(Saved data entries)
+===+

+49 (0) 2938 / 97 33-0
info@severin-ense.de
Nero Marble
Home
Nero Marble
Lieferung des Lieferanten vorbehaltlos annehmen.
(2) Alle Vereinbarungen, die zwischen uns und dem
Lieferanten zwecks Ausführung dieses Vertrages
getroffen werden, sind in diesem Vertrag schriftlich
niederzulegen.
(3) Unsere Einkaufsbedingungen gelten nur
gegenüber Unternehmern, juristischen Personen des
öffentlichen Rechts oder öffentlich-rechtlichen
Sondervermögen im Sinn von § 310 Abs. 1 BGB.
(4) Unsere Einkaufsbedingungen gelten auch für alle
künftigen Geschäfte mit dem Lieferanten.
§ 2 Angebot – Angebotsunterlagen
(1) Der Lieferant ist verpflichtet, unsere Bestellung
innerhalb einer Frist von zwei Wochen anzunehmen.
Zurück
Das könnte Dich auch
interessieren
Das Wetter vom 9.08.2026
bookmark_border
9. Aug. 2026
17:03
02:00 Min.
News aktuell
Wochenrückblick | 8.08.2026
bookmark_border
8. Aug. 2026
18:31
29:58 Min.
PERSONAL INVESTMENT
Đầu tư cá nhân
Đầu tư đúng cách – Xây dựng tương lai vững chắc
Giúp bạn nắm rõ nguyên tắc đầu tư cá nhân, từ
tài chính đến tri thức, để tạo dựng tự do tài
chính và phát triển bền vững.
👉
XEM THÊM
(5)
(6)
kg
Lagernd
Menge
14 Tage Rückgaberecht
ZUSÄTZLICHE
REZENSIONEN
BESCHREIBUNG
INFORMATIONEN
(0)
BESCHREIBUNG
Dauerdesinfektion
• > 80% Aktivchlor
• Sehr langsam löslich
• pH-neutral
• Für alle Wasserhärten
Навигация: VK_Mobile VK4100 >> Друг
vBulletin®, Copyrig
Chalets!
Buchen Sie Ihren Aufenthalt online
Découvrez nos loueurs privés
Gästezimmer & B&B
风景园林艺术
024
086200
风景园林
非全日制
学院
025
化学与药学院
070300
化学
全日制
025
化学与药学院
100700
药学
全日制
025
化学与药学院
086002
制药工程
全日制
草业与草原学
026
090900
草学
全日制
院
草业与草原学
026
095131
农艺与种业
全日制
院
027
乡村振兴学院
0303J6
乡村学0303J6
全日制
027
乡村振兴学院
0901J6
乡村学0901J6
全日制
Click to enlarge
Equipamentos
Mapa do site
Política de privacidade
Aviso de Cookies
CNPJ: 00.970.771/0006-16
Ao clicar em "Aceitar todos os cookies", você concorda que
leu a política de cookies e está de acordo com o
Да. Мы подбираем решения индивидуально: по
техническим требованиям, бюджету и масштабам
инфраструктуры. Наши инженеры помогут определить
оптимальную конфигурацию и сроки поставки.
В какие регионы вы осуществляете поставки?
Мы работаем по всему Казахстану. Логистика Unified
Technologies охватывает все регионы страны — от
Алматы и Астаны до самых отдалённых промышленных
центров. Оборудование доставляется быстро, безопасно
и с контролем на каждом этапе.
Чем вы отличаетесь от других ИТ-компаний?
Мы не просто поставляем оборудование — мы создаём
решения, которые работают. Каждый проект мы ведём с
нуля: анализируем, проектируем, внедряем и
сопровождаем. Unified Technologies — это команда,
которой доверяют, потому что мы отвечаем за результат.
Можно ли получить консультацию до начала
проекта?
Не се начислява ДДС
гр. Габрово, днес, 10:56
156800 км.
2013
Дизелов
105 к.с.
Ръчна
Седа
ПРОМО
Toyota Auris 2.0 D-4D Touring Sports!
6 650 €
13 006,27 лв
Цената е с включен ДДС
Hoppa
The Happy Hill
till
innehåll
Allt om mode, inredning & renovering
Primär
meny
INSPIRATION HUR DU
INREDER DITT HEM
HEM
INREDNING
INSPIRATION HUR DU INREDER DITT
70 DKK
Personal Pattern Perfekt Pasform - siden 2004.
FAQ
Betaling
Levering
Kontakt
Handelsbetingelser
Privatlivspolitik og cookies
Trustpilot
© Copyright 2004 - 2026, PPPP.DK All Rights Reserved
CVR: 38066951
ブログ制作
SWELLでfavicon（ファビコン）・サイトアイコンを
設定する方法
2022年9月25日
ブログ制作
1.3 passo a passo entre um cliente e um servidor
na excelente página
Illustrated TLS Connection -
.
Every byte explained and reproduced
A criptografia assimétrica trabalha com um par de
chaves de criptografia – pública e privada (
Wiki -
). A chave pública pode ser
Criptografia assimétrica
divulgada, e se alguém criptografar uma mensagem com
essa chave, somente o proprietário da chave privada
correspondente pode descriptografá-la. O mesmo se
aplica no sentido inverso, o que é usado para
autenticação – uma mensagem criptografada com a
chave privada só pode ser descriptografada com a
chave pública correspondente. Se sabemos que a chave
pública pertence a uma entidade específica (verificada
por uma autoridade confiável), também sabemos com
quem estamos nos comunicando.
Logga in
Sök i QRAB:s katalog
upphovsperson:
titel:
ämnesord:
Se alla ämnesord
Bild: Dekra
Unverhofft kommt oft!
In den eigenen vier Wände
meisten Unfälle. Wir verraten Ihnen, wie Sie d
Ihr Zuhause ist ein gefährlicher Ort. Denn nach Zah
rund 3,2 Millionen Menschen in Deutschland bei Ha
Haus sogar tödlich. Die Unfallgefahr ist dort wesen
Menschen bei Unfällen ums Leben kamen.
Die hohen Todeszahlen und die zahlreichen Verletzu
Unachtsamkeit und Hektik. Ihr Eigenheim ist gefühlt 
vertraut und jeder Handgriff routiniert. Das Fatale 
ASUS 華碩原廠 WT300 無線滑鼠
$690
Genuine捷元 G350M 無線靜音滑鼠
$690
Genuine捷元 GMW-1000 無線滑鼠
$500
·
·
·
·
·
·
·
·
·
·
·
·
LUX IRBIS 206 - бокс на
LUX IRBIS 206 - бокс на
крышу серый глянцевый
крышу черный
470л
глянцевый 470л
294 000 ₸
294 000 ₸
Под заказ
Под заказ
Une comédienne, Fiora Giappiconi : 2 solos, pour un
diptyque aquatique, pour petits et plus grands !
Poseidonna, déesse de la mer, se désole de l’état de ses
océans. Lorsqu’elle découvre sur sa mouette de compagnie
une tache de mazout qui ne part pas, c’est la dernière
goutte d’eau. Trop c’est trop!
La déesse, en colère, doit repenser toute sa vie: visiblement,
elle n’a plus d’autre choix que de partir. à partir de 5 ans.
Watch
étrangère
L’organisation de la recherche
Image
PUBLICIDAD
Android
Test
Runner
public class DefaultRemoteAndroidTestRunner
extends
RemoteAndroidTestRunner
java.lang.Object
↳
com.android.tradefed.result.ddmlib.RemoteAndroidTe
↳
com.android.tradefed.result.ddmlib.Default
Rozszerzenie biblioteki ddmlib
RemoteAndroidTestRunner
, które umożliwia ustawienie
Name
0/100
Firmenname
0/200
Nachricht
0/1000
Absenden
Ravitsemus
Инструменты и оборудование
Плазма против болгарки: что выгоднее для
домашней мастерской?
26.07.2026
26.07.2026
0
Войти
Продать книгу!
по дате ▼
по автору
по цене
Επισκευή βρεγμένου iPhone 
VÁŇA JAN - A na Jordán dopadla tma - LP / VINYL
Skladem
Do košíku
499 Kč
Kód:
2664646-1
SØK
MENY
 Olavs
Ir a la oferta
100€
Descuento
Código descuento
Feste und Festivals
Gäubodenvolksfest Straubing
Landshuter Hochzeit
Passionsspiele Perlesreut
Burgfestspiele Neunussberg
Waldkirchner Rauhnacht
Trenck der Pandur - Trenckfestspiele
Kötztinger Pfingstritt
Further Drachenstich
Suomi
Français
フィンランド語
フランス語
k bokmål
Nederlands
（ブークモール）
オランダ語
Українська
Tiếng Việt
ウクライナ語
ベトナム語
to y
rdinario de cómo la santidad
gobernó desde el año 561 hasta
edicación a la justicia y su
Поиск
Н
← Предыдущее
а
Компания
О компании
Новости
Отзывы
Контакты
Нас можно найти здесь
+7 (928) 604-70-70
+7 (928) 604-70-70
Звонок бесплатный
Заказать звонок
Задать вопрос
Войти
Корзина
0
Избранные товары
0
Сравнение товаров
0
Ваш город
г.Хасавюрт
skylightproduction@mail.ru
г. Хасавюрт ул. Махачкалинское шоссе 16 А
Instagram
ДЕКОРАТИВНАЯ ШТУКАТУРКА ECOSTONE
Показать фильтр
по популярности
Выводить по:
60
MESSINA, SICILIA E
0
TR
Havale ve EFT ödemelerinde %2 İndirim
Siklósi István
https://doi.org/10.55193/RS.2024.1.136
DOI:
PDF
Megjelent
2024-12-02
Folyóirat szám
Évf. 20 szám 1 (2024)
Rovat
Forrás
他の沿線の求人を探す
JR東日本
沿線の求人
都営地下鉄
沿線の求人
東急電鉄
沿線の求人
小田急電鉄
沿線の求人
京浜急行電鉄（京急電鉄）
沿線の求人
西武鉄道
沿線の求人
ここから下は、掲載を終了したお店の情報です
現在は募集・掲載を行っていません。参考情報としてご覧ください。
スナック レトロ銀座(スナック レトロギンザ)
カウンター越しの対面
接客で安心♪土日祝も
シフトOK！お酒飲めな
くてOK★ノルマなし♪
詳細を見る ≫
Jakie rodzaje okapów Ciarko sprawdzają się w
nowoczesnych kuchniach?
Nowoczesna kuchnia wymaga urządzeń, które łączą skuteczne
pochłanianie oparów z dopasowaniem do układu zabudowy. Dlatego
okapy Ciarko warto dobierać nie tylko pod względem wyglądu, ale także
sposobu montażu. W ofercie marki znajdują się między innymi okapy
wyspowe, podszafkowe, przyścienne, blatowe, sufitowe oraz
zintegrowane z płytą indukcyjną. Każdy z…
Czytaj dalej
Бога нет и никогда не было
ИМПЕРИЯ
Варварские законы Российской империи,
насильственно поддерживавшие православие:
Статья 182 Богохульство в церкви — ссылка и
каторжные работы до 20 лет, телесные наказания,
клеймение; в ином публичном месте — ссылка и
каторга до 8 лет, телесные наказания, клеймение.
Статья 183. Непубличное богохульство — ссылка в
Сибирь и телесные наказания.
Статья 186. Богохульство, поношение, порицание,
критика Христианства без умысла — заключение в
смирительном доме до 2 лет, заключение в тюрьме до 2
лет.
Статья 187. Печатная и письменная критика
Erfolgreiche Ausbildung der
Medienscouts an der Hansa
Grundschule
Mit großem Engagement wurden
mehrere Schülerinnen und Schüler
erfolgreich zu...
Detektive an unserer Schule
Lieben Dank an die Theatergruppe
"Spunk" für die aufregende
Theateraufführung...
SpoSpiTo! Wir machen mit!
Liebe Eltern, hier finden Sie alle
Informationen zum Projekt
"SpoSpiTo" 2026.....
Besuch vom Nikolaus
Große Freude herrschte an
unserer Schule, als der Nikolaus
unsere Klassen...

+===+

Return, word for word, every line from the top of the entries down to the line that holds "Sondervermögen im Sinn von § 310 Abs. 1 BGB.", both included.

+49 (0) 2938 / 97 33-0
info@severin-ense.de
Nero Marble
Home
Nero Marble
Lieferung des Lieferanten vorbehaltlos annehmen.
(2) Alle Vereinbarungen, die zwischen uns und dem
Lieferanten zwecks Ausführung dieses Vertrages
getroffen werden, sind in diesem Vertrag schriftlich
niederzulegen.
(3) Unsere Einkaufsbedingungen gelten nur
gegenüber Unternehmern, juristischen Personen des
öffentlichen Rechts oder öffentlich-rechtlichen
Sondervermögen im Sinn von § 310 Abs. 1 BGB.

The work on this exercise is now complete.